Ask the rest of the world about the UK’s cuisine and along with Sunday roasts, fish and chips will roll off their tongue. Let them scoff, the dish is a damn national treasure with chippies responsible for saving on average one hungover person per day* (*statistic not verified). Imagine a childhood without stodgy chips and flakey battered fish - tear-jerking, right? Sutton and Sons is a family-run fish and chip shop with three outlets and a fishmonger across London; we head to Stoke Newington to see if they live up to their name.
Forget greasy white tables and a dank smell of lost dreams, Sutton and Sons put neighbourhood cute back into fish and chip shops with beach shack interiors and bunting. The Stoke Newington branch was buzzy with groups sat outside or workers waiting for their takeaway near the counter. We may be miles from the sea but wooden picnic benches and blackboards with the weekly specials give the spot a seaside vibe.
Coming from Devon and having spent most of my life in a fishing village, I like to think I know a thing or two about our national dish, from the correct squidginess of a chip through to how crispy the batter should be. I was dubious of claims that London’s fish could be as fresh, but Sutton and Sons are working with 20 years of experience. The family chain buy their fish from day boats every morning and the specials rotate according to what’s in season. If you’re looking to spice up a weekday night, do three courses in this chippy. We kicked off with three fried oysters (£5.95) which were light and juicy with a squirt of lemon juice. Crab cakes (£4.95) were similarly as good as two little balls came accompanied with a paprika-style mayo.
The restaurant serves several fish for mains, most of which can either be battered and fried or grilled. I went for a grilled seabass (£11.95) which came out whole and covered in herbs and seasoning, good enough to rival any swanky seafood restaurant. Battered cod (£10.50) was similarly as gourmet and both came piled with chunky chips and a little pot of mushy peas. Still not swayed about fish and chips? A bottle of house plonk starting at £16.50 will change your mind, along with a selection of East London beers.

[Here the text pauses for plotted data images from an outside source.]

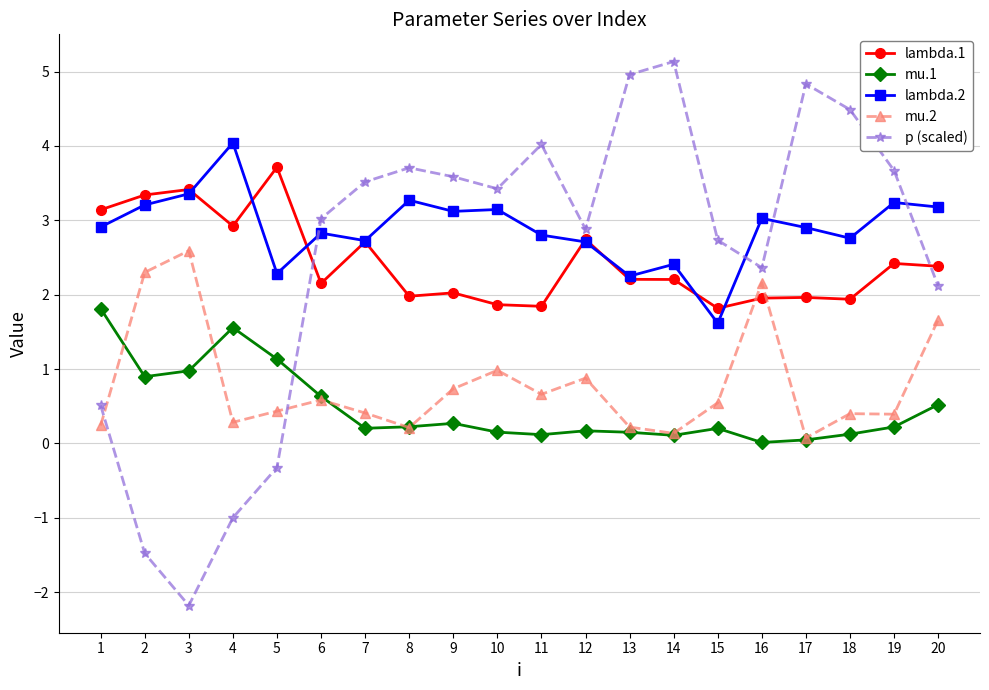

What is the greatest value displayed?

5.1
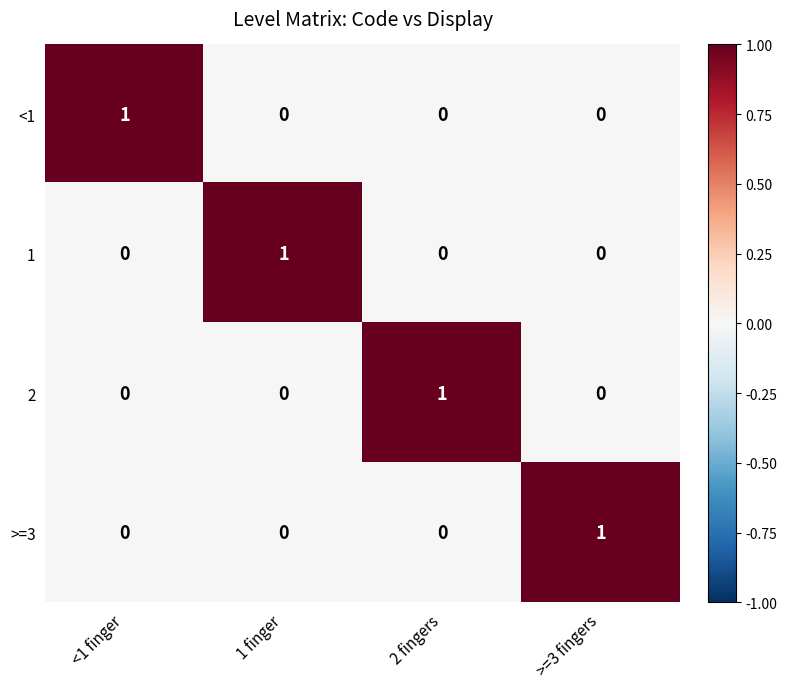

Count the <1 values in the range 0 to 1.

4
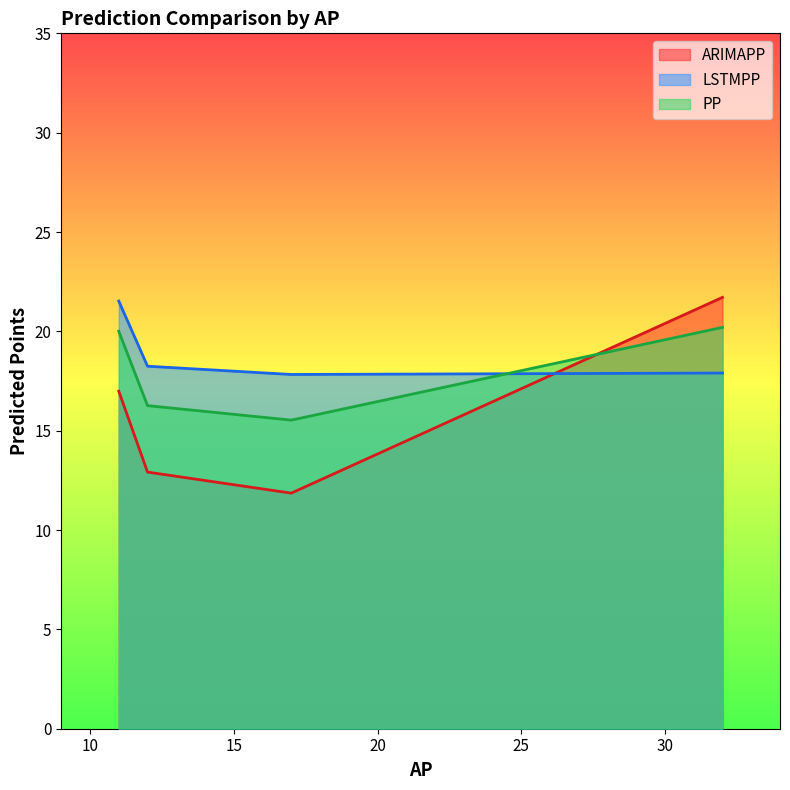

After their last crossing, which series has the higher values: PP or ARIMAPP?

ARIMAPP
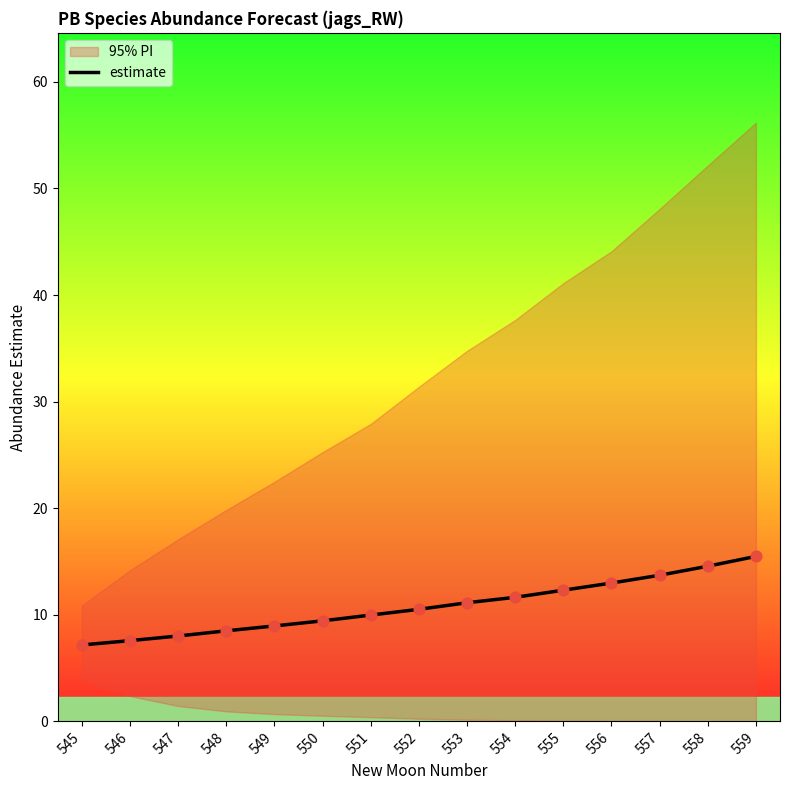

Approximately how many times larger is the value at 557 compared to 545?

1.9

Despite feeling nauseously full, we persevered on through dessert; ignore the haters and get a battered Mars Bar (£3.95). It may have a cholesterol-rocketing level of fat, but boy, is it worth the early death, especially when paired with vanilla ice-cream. Mrs Sutton’s sticky toffee pudding (£4.50) was also a treat. I thought you couldn’t do it, London, but Sutton and Sons have proved to me that fish and chips in the city can be utterly delicious.